Help for package rules

Title:

Model Wrappers for Rule-Based Models

Version:

1.0.2

Description:

Bindings for additional models for use with the 'parsnip' package. Models include prediction rule ensembles (Friedman and Popescu, 2008) <doi:10.1214/07-AOAS148>, C5.0 rules (Quinlan, 1992 ISBN: 1558602380), and Cubist (Kuhn and Johnson, 2013) <doi:10.1007/978-1-4614-6849-3>.

License:

MIT + file LICENSE

URL:

https://github.com/tidymodels/rules, https://rules.tidymodels.org/

BugReports:

https://github.com/tidymodels/rules/issues

Depends:

parsnip (≥ 0.2.1.9004), R (≥ 3.4)

Imports:

dials (≥ 0.1.1.9001), dplyr, generics (≥ 0.1.0), purrr, rlang, stats, stringr, tidyr, utils

Suggests:

C50, covr, Cubist, knitr, modeldata, recipes, rmarkdown, spelling, testthat (≥ 3.0.0), tibble, xrf (≥ 0.2.0)

Config/Needs/website:

tidyr, tidyverse/tidytemplate, recipes, xrf

Config/testthat/edition:

Encoding:

UTF-8

Language:

en-US

RoxygenNote:

7.2.3

NeedsCompilation:

Packaged:

2023-03-08 23:14:01 UTC; emilhvitfeldt

Author:

Emil Hvitfeldt

[aut, cre], Max Kuhn

[aut], Posit Software, PBC [cph, fnd]

Maintainer:

Emil Hvitfeldt <emil.hvitfeldt@posit.co>

Repository:

CRAN

Date/Publication:

2023-03-08 23:40:02 UTC

rules: Model Wrappers for Rule-Based Models

Description

Bindings for additional models for use with the 'parsnip' package. Models include prediction rule ensembles (Friedman and Popescu, 2008) doi:10.1214/07-AOAS148, C5.0 rules (Quinlan, 1992 ISBN: 1558602380), and Cubist (Kuhn and Johnson, 2013) doi:10.1007/978-1-4614-6849-3.

Author(s)

Maintainer: Emil Hvitfeldt emil.hvitfeldt@posit.co (ORCID)

Authors:

Max Kuhn max@posit.co (ORCID)

Other contributors:

Posit Software, PBC [copyright holder, funder]

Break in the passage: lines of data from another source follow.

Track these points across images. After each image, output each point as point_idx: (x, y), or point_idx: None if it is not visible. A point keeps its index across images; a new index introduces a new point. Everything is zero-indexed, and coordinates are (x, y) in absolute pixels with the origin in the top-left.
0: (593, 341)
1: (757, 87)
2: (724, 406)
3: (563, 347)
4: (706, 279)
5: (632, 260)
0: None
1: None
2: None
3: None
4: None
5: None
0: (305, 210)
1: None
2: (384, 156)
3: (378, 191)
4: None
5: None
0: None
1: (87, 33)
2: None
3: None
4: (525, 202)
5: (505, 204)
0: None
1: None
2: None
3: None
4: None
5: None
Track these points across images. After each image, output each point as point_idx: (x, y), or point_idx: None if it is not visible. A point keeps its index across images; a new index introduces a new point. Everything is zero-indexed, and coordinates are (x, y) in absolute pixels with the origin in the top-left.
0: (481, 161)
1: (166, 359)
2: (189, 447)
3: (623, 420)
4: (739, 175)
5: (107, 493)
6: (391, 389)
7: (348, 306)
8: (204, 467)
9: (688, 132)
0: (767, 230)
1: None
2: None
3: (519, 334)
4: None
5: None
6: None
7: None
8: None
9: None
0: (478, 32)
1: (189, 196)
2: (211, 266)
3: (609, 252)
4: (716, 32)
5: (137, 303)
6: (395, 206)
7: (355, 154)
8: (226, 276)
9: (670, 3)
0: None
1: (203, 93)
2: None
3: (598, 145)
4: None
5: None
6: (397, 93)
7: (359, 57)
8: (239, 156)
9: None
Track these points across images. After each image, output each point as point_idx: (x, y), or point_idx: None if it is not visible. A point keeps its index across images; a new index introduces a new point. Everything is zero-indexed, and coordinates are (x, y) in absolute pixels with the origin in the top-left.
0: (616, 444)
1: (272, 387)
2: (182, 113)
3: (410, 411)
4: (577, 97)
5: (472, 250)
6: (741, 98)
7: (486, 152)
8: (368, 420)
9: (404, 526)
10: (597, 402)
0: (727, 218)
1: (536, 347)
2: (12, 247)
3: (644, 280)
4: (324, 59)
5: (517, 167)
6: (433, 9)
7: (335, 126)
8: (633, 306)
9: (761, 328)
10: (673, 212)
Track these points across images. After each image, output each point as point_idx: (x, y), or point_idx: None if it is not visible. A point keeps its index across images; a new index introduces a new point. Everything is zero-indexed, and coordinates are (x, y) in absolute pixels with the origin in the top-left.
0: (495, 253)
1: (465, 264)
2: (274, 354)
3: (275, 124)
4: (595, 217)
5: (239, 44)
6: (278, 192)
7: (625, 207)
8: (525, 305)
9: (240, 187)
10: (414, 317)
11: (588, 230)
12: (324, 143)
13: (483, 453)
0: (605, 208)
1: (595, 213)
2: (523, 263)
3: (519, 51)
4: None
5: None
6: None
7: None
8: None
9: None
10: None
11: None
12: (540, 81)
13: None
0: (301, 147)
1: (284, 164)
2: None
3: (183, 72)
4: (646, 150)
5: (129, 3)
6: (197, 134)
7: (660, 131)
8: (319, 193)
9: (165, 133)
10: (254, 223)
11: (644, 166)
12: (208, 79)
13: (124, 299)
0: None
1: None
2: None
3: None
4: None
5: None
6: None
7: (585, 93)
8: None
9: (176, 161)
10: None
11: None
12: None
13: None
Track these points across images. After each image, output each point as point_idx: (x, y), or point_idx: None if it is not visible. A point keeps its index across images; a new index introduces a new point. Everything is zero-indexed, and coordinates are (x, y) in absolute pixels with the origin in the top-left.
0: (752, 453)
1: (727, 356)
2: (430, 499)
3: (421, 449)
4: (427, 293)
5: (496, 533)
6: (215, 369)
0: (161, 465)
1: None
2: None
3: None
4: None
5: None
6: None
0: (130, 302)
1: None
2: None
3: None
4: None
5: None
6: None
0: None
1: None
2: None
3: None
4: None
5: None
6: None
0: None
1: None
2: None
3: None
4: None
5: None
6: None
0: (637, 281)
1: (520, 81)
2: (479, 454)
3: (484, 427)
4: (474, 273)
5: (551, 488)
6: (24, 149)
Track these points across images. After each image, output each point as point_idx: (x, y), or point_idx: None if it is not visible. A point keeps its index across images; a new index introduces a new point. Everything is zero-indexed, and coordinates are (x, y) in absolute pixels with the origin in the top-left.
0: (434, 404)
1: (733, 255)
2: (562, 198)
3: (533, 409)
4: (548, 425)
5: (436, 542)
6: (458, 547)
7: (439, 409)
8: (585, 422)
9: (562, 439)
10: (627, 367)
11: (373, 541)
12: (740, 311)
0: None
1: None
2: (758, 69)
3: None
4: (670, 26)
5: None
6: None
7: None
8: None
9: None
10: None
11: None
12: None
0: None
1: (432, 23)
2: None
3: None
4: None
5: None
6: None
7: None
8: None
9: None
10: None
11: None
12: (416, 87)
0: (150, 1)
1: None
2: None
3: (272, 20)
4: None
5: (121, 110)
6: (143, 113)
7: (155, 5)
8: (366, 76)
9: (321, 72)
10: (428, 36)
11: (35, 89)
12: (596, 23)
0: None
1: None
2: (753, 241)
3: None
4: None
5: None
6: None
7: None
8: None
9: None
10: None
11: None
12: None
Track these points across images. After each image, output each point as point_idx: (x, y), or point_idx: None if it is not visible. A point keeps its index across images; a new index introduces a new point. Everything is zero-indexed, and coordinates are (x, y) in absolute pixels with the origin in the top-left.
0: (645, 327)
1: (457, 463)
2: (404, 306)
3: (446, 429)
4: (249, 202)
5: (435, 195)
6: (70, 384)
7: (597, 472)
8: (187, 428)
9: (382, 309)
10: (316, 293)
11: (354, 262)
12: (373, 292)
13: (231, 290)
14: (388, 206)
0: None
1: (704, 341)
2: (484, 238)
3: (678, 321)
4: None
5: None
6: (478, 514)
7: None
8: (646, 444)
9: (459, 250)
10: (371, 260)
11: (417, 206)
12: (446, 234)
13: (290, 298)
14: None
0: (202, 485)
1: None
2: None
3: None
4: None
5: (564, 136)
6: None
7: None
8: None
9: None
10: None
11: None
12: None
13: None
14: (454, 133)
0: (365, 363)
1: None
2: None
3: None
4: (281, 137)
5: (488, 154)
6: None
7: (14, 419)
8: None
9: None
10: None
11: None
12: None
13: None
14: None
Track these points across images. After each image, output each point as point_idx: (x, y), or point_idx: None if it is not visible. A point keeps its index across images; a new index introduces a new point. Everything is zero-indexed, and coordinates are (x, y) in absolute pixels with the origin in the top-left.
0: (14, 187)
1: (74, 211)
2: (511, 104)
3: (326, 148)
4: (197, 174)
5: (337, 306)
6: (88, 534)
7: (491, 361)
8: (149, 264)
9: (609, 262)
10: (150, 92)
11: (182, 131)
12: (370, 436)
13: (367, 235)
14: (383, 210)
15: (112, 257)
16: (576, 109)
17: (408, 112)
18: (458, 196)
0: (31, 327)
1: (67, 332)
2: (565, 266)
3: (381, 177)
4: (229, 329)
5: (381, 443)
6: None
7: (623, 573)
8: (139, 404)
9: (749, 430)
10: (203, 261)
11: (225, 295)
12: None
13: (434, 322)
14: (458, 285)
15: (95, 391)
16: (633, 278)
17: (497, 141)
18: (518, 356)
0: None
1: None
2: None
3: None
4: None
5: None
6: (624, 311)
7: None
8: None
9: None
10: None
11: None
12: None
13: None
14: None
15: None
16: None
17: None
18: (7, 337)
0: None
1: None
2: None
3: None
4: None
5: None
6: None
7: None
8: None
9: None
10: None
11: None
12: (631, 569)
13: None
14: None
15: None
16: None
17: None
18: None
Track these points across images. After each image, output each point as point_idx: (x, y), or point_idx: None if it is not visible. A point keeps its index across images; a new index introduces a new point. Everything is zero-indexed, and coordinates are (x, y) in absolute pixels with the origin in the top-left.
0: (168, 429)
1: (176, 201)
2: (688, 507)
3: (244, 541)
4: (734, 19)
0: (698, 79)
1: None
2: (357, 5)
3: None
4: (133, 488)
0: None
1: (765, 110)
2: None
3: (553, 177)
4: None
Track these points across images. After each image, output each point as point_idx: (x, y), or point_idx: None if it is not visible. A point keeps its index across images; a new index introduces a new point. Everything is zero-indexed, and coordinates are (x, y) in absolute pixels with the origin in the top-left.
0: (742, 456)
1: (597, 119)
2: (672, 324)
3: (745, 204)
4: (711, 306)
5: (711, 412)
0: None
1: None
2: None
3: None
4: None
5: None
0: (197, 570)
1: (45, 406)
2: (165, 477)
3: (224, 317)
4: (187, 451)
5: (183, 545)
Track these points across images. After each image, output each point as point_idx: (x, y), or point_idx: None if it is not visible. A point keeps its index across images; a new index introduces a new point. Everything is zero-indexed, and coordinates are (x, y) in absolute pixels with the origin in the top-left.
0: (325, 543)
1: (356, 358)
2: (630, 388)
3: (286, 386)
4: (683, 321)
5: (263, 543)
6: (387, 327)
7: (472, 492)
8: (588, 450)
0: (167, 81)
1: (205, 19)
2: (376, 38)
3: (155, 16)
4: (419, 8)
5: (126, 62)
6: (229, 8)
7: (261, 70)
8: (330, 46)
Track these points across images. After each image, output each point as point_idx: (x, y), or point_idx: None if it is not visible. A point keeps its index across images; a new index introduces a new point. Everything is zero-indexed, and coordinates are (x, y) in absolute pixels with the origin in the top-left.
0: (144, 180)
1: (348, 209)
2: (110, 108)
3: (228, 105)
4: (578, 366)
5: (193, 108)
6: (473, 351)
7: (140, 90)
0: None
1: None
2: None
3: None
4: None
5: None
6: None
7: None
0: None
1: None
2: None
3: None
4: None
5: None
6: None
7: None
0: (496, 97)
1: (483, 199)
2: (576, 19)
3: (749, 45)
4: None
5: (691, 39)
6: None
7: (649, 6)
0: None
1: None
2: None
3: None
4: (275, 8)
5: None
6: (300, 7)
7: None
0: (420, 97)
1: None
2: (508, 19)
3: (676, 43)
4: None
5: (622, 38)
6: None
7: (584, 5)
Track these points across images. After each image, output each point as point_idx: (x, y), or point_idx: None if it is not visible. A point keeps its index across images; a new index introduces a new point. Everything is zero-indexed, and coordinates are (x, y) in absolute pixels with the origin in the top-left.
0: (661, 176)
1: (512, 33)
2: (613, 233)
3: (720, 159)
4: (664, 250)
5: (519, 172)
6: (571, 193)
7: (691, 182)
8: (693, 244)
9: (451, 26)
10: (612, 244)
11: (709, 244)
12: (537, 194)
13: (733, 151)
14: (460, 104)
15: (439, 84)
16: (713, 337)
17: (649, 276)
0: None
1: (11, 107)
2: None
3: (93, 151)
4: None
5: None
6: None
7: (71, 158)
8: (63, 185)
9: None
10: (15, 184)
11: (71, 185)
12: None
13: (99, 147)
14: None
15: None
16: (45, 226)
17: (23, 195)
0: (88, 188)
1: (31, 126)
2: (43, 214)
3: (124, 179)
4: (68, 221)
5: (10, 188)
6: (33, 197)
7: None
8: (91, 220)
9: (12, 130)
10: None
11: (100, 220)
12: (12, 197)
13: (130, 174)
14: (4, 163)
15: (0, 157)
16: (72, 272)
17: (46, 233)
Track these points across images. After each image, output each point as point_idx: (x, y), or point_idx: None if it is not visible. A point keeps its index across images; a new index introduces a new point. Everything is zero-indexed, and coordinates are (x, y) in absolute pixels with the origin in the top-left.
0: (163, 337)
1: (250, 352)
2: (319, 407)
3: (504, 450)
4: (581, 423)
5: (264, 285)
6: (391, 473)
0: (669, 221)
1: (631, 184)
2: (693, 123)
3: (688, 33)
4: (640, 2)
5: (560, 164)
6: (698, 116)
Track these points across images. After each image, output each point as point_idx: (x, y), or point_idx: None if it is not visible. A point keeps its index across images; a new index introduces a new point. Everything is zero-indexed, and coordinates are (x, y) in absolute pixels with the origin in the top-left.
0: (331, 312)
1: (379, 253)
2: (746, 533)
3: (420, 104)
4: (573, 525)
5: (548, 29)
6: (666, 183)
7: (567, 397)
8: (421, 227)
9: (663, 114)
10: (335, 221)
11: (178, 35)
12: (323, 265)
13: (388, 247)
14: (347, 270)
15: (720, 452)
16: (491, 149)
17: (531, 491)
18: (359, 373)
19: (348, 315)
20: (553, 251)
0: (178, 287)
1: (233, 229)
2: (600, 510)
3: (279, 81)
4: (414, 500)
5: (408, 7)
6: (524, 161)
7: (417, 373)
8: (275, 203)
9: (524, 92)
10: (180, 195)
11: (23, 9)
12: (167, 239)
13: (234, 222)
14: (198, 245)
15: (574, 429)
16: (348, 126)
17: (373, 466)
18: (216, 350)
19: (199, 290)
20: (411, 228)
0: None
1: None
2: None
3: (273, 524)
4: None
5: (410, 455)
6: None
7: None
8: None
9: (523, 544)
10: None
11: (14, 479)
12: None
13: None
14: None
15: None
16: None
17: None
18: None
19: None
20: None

Internal function wrappers

Description

These are not supported when called by the user.

Usage

c5_fit(x, y, trials = 1, minCases = 2, cost = NULL, ...)

c5_pred(object, new_data, trials = object$fit$trials["Actual"], ...)

## S3 method for class 'C5_rules'
tunable(x, ...)

cubist_fit(x, y, committees = 1, neighbors = 0, max_rules = NA, ...)

get_neighbors(x)

## S3 method for class 'cubist_rules'
tunable(x, ...)

xrf_fit(
  formula,
  data,
  max_depth = 6,
  nrounds = 15,
  eta = 0.3,
  colsample_bynode = NULL,
  colsample_bytree = NULL,
  min_child_weight = 1,
  gamma = 0,
  subsample = 1,
  validation = 0,
  early_stop = NULL,
  counts = TRUE,
  event_level = c("first", "second"),
  lambda = 0.1,
  ...
)

xrf_pred(object, new_data, lambda = object$fit$lambda, type, ...)

## S3 method for class 'rule_fit'
tunable(x, ...)

Parameter functions for Cubist models

Description

Committee-based models enact a boosting-like procedure to produce ensembles. committees parameter is for the number of models in the ensembles while max_rules can be used to limit the number of possible rules.

Usage

committees(range = c(1L, 100L), trans = NULL)

max_rules(range = c(1L, 500L), trans = NULL)

Arguments

range

A two-element vector holding the defaults for the smallest and largest possible values, respectively.

trans

A trans object from the scales package, such as scales::log10_trans() or scales::reciprocal_trans(). If not provided, the default is used which matches the units used in range. If no transformation, NULL.

Value

A function with classes "quant_param" and "param"

Examples

committees()
committees(4:5)

max_rules()

`multi_predict()` methods for rule-based models

Description

multi_predict() methods for rule-based models

Usage

## S3 method for class ''_cubist''
multi_predict(object, new_data, type = NULL, neighbors = NULL, ...)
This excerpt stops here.